A chip shop owner has lost his Court of Appeal challenge over what he claimed were "unfair, unlawful and disproportionate" parking charges.
Barry Beavis, 48, was sent a charge letter for £85 by car park operator ParkingEye after he overstayed a two-hour limit in Chelmsford in April 2013.
ParkingEye argued such charges were "a commercially-justified deterrent".
The Court of Appeal has dismissed the case though Mr Beavis, of Chelmsford, can refer it to the Supreme Court.
The three appeal court judges unanimously dismissed his challenge, saying the amount he was charged "is not extravagant or unconscionable".
After the judgement, Mr Beavis, who is considering taking his case to the Supreme Court - the highest court in the land - said: "I am absolutely furious that they have not upheld the law as it stands but have created new law."
ParkingEye argued the charges were justified to discourage people from over-staying at a site close to the railway station and law courts.
After Mr Beavis first refused to pay the £85 he received a court summons and was told the charge had increased to £150.

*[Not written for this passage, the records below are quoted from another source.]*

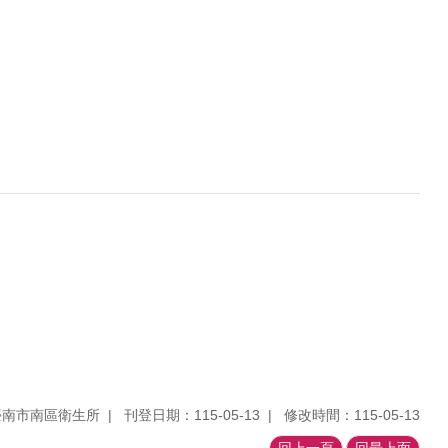
臺南市南區衛生所
刊登日期：115-05-13
修改時間：115-05-13
回上一頁
回最上面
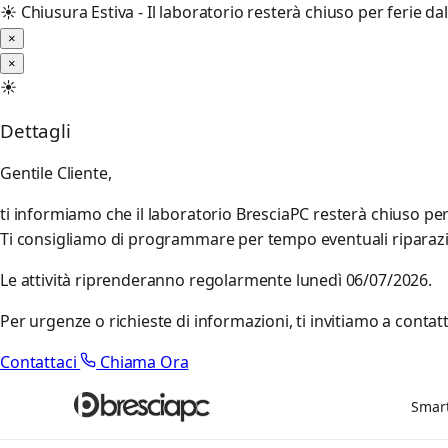
☀️
Chiusura Estiva - Il laboratorio resterà chiuso per ferie d
×
×
☀️
Dettagli
Gentile Cliente,
ti informiamo che il laboratorio BresciaPC resterà chiuso pe
Ti consigliamo di programmare per tempo eventuali riparazioni
Le attività riprenderanno regolarmente lunedì 06/07/2026.
Per urgenze o richieste di informazioni, ti invitiamo a contatt
Contattaci
Chiama Ora
Smar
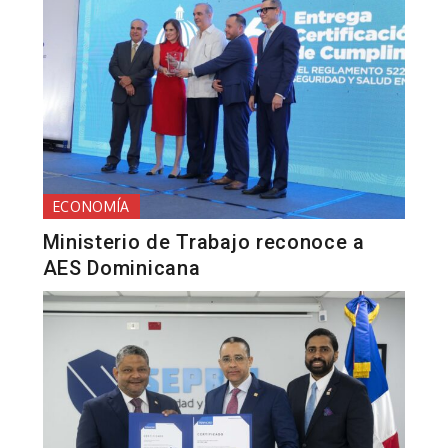
ECONOMÍA
Ministerio de Trabajo reconoce a
AES Dominicana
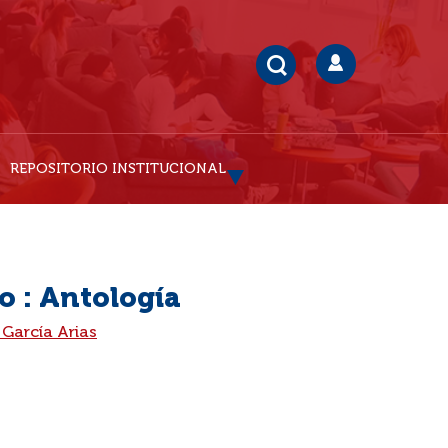
REPOSITORIO INSTITUCIONAL
o : Antología
 García Arias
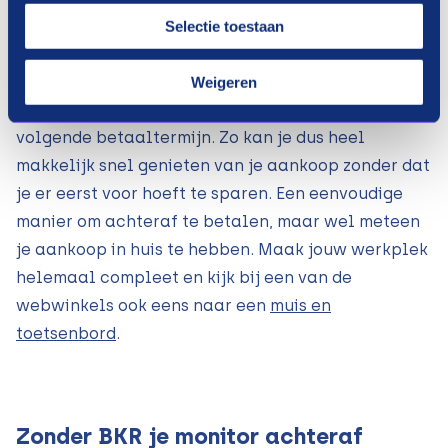
installeren en gebruiken. De tweede betaling
Selectie toestaan
volgt binnen een termijn van 30 dagen. De laatste
termijn voldoe je binnen 60 dagen na aankoop.
Weigeren
Payin3 zal je een herinnering sturen voor de
volgende betaaltermijn. Zo kan je dus heel
makkelijk snel genieten van je aankoop zonder dat
je er eerst voor hoeft te sparen. Een eenvoudige
manier om achteraf te betalen, maar wel meteen
je aankoop in huis te hebben. Maak jouw werkplek
helemaal compleet en kijk bij een van de
webwinkels ook eens naar een
muis en
toetsenbord
.
Zonder BKR je monitor achteraf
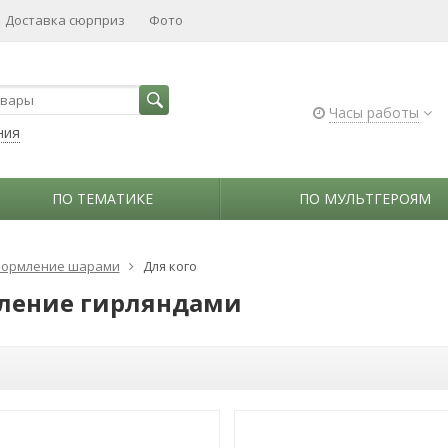
Доставка сюрприз
Фото
Часы работы
ния
ПО ТЕМАТИКЕ
ПО МУЛЬТГЕРОЯМ
ормление шарами
Для кого
ление гирляндами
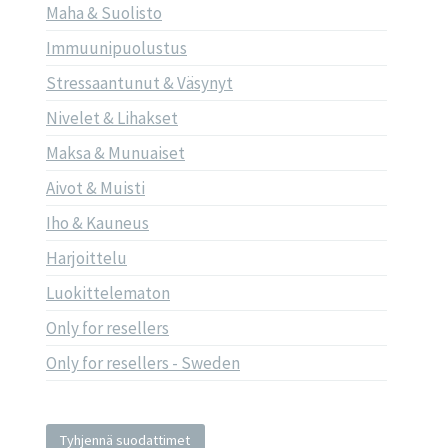
Maha & Suolisto
Immuunipuolustus
Stressaantunut & Väsynyt
Nivelet & Lihakset
Maksa & Munuaiset
Aivot & Muisti
Iho & Kauneus
Harjoittelu
Luokittelematon
Only for resellers
Only for resellers - Sweden
Tyhjennä suodattimet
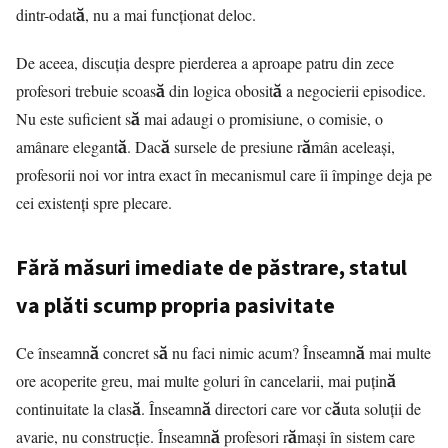
dintr-odată, nu a mai funcționat deloc.
De aceea, discuția despre
pierderea a aproape patru din zece
profesori
trebuie scoasă din logica obosită a negocierii episodice.
Nu este suficient să mai adaugi o promisiune, o comisie, o
amânare elegantă. Dacă sursele de presiune rămân aceleași,
profesorii noi vor intra exact în mecanismul care îi împinge deja pe
cei existenți spre plecare.
Fără măsuri imediate de păstrare, statul
va plăti scump propria pasivitate
Ce înseamnă concret să nu faci nimic acum? Înseamnă mai multe
ore acoperite greu, mai multe goluri în cancelarii, mai puțină
continuitate la clasă. Înseamnă directori care vor căuta soluții de
avarie, nu construcție. Înseamnă profesori rămași în sistem care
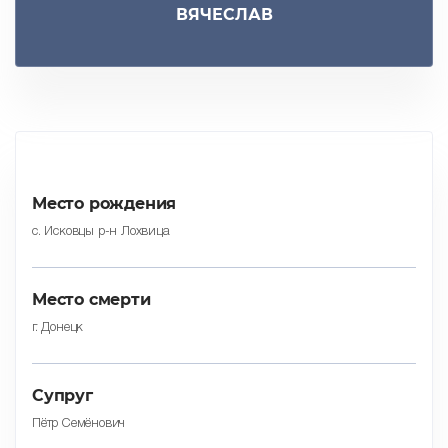
ВЯЧЕСЛАВ
Место рождения
с. Исковцы р-н Лохвица
Место смерти
г. Донецк
Cупруг
Пётр Семёнович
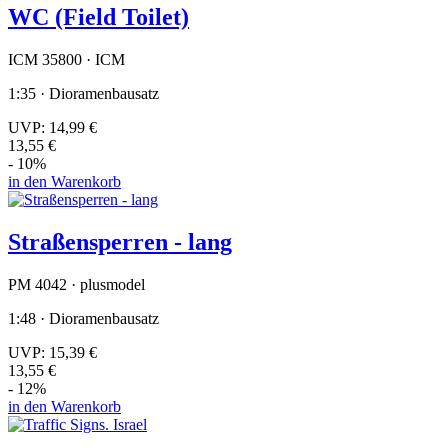
WC (Field Toilet)
ICM 35800 · ICM
1:35 · Dioramenbausatz
UVP:
14,99 €
13,55 €
- 10%
in den Warenkorb
Straßensperren - lang
PM 4042 · plusmodel
1:48 · Dioramenbausatz
UVP:
15,39 €
13,55 €
- 12%
in den Warenkorb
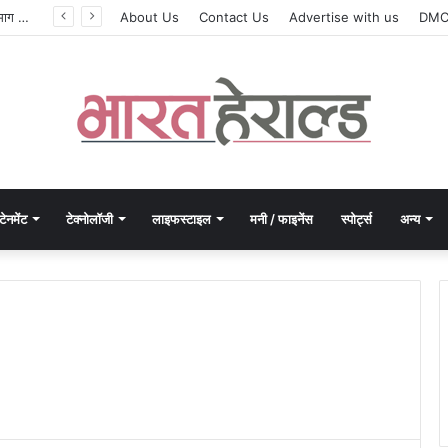
सिलेबस नहीं, दिमाग जीतता है परीक्षा, IIT रुड़की के इस पूर्व छात्र की किताब से बदल रही लाखों अभ्यर्थियों की सोच
About Us
Contact Us
Advertise with us
DM
टेनमेंट
टेक्नोलॉजी
लाइफस्टाइल
मनी / फाइनेंस
स्पोर्ट्स
अन्य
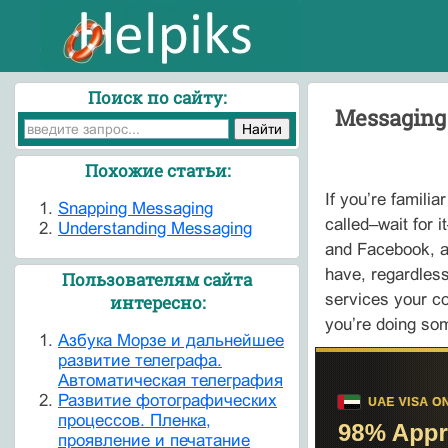
Поиск по сайту:
Messaging
Похожие статьи:
If you’re famili
Snapping Messaging
called–wait for
Understanding Messaging
and Facebook, al
have, regardless
Пользователям сайта
services your con
интересно:
you’re doing so
Азбука Морзе и дальнейшее
развитие телеграфа.
Автоматическая телеграфия
Развитие фотографических
процессов. Пленка,
проявление и печатание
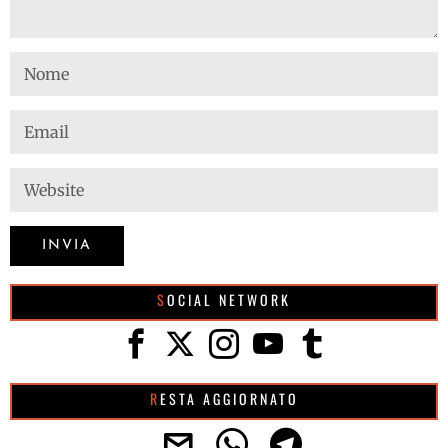
SOCIAL NETWORK
RESTA AGGIORNATO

He challenged this last May at Cambridge County Court, where a judge ruled the £85 charge was lawful and did not breach the Unfair Terms in Consumer Contracts Regulations.
His challenge at the Court of Appeal was against the county court verdict.
Prof Stephen Glaister, director of the RAC Foundation, said it was "deeply frustrating" the case has gone against Mr Beavis.
The British Parking Association welcomed the court's judgement saying it "provided clarity on the use of contract law for parking on private land".
"Whilst the judgment does not appear to mention an upper limit, we would not expect our members to increase their charges as a result of this decision.
"The judgment at least confirms that their current charging is lawful and reasonable.
"Remember only a small minority of motorists fall foul of such conditions. Everyone can avoid these additional charges by complying with rules."